Ah, yes, going back to work.  I am retired now but I remember it well.  As the sun just started to rise in the sky, I would wake up every day to the blaring sound of an alarm clock.  I would stumble my way out of bed and step under the hot spray of my morning shower, dry my hair, and hurry downstairs to brew a pot of coffee.  When the family was all awake, we would have a good breakfast before heading out the door.

From the time that our boys were school age, they learned to make their own lunches.  I’d ensure that they had healthy choices to choose from.  My youngest was easiest to accommodate because he always wanted peanut butter and jam sandwiches.  But My Man and oldest son always wanted “meat”.  It didn’t matter what kind, just as long as it was meat.  Hmm, come to think of it, that’s what I recall my mom always packing up for my dad in his metal lunch box.

I remember one frosty winter morning in particular when I was about five years old.  As I wandered into the kitchen in my pyjamas and my bare feet, I saw that it was still dark outside.  I could feel the cold drafts of air seeping in through the windows and my toes were freezing on the cold linoleum floor.  Mom and dad were sitting at the kitchen table, drinking hot coffee and eating their breakfast.  It was still so dark outside and I could not understand why my dad was going out so early.

I remember feeling sorry for my dad but he seemed happy to be going off to work.  I asked him why? He smiled at me and said “I’m lucky to have a job to go to and besides that, I’ve got a great lunch waiting for me later!”

He picked up his lunch box and opened it.  And today, right now, if I close my eyes….I can not only see inside my dad’s lunch box, but I can smell it too.  I can smell “baloney”* meat spread with yellow mustard in-between two slices of fresh homemade bread, all wrapped in wax paper.
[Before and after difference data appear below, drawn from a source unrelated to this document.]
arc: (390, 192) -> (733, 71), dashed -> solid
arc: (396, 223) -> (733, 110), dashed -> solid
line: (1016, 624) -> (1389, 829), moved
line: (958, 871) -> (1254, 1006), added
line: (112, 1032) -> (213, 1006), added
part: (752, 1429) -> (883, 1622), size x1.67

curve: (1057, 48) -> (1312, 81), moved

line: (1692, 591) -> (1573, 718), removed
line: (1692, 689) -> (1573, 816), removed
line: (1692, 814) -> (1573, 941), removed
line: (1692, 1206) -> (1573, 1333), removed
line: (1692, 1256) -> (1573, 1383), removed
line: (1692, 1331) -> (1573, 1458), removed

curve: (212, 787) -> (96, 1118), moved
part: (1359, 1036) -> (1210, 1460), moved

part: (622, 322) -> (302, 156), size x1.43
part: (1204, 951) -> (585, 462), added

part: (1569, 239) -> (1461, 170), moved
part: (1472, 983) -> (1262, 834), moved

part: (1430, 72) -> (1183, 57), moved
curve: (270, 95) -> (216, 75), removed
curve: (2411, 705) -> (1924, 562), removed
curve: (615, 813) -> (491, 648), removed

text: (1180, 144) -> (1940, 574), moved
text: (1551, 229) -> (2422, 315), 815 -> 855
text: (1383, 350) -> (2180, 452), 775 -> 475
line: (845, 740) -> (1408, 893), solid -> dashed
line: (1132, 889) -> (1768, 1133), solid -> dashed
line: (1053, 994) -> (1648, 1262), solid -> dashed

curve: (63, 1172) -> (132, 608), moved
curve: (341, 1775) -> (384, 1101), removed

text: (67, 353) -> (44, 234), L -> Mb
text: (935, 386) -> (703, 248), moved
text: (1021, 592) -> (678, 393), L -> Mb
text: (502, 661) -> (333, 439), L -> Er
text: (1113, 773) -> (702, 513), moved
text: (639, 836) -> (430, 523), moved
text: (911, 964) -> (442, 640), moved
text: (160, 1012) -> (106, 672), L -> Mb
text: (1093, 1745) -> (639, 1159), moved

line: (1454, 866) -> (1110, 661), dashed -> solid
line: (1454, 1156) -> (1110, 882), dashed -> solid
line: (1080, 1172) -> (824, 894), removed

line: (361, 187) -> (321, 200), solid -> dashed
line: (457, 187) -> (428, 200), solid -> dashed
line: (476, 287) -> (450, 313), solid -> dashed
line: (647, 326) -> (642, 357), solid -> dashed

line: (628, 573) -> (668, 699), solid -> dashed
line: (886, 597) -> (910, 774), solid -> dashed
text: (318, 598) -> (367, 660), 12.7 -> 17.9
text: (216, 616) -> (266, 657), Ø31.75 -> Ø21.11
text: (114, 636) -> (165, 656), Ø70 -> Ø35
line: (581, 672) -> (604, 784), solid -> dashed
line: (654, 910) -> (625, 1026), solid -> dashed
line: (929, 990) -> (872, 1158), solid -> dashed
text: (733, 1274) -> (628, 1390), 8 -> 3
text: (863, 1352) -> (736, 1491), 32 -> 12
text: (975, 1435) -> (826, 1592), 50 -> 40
Tears just welled up in my eyes and I’m not sure why this memory makes me feel so sad today.  Maybe I’m just being nostalgic on this Thanksgiving day.  Because I am older, I realize how hard my parents worked to take care of us.  I have these fond memories of growing up and I am very thankful for my parents.  It is amazing about the power of a smell.

And right now, I can smell our turkey roasting in the oven, and I hope that one day, my own sons’ will recall the smell of a roasting turkey and remember.

I consider myself truly blessed.  I am thankful for My Man, my two sons and all of my extended family and friends.

Happy Thanksgiving Day!

*Bologna!  (If you are from the prairies, did you or do you still call it baloney?  Yes, that’s how we said it back then).